AVMA funnels big money into big research
In a move designed to provide deeper insight into animal health and the veterinary profession, the American Veterinary Medical Association (AVMA) is funneling half a million dollars toward new initiatives to strengthen economics of the veterinary profession and advance veterinary research and discovery.
In the June 15 issue of the Journal of the American Veterinary Medical Association (JAVMA), the AVMA will announce it will undertake an economic analysis of the U.S. veterinary workforce, and will fund a national network to support health and wellness studies that benefit companion animals and horses.
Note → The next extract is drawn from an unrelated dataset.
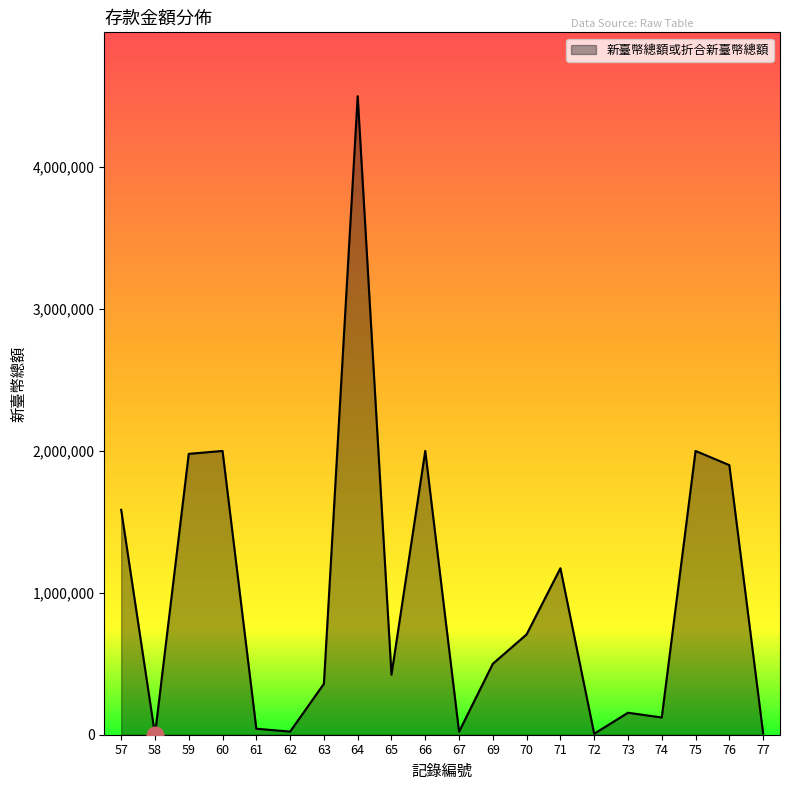

What is the change in value from 57 to 64?

+2914903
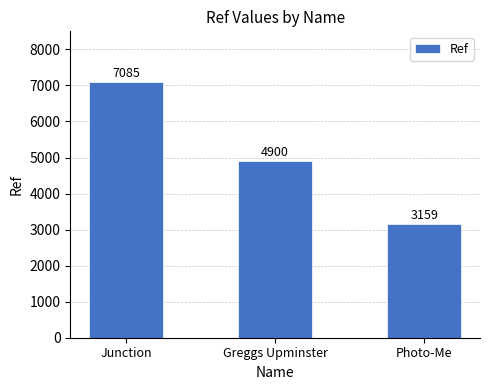

List the labels in order of value, smallest first.

Photo-Me, Greggs Upminster, Junction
AVMA strategic funds will pay for the two initiatives, which will end up totaling more than half a million dollars. Up to $330,000 will be spent on the workforce study, and $250,000 to implement the network of research program.
The association approved both proposals in April; work on the study begins this year, and is expected to be completed in 2013.
According to the AVMA, the workforce study will identify, quantify and evaluate various economic, demographic, technologic and sociologic factors that influence the supply and demand for veterinarians and veterinary services across the nation.
An economics consulting firm will conduct the study, and will also create a veterinary workforce forecasting model to estimate future supply and demand.
Knowing how various factors can drive demand for veterinary services will help to ensure the profession’s economic viability, according to Link Welborn, chair of the Veterinary Economics Strategy Committee.
"The relative supply of veterinarians and the demand for the services of those veterinarians obviously has a significant impact on the economics of the profession," Welborn said in the JAVMA article. "Understanding the dynamics of supply and demand for each of the major segments within the veterinary workforce is critical to understanding and potentially influencing the overall economics of those segments."
In gaining a big picture of the veterinary workforce, the AVMA hopes it will be able to have a positive impact on individual members of the profession, as well.
A recent study released May 30, 2012 by the National Research Council showed that veterinary workforce needs are not currently being met.
The condition of the present academic veterinary community may be leading research, food security, and public health needs to a train wreck if the current course is not altered, according to the report.
At the present rate, the academic veterinary community will not produce enough veterinarians for faculty teaching and research positions, nor for jobs in federal research and regulatory agencies, the pharmaceutical and biologics industry, and state diagnostic laboratories, according to the report.
The report notes that though the supply of veterinarians is growing, more than half of veterinary students are pursuing training in companion animal or pet medicine rather than the research, food security and public health sectors.
The economy has also handicapped students who may have gone on to seek Ph.D. training for faculty teaching and research positions, burdening them under massive student debt and keeping them from pursuing further education and key jobs in the public sector, according to the report.
The AVMA’s national network of animal health studies, tentatively dubbed the Animal Health Network (AHN), will be designed to increase investment in pet and equine health studies by joining like-minded foundations together in research collaboration. The AVMA cited the Cat Health Network as a successful species-specific pilot project of the AHN.
For the Cat Health Network, several feline organizations and the American Veterinary Medical Foundation (AVMF) came together to provide $100,000 annually for feline health studies in U.S. and foreign laboratories.
The AVMF says the AHN might model its marketing and business strategy after the Children’s Miracle Network, where donors could make contributions to a local chapter. Donors could elect to have their donation go to a specific project, or could donate to the fund as a whole.
In the JAVMA article, Council on Research Chair Kent Lloyd said such a network is long overdue.
"The Animal Health Network has long been a dream for the members of the (Council on Research), who have spent several years discussing and working with AVMA to address the desperate need for increasing support for research into diseases and disorders that afflict animals, particularly companion animals," Lloyd said in JAVMA.
Lloyd said the new network would expand scientific investigation into enhanced diagnostics, novel therapeutics and new preventative strategies to improve animal health.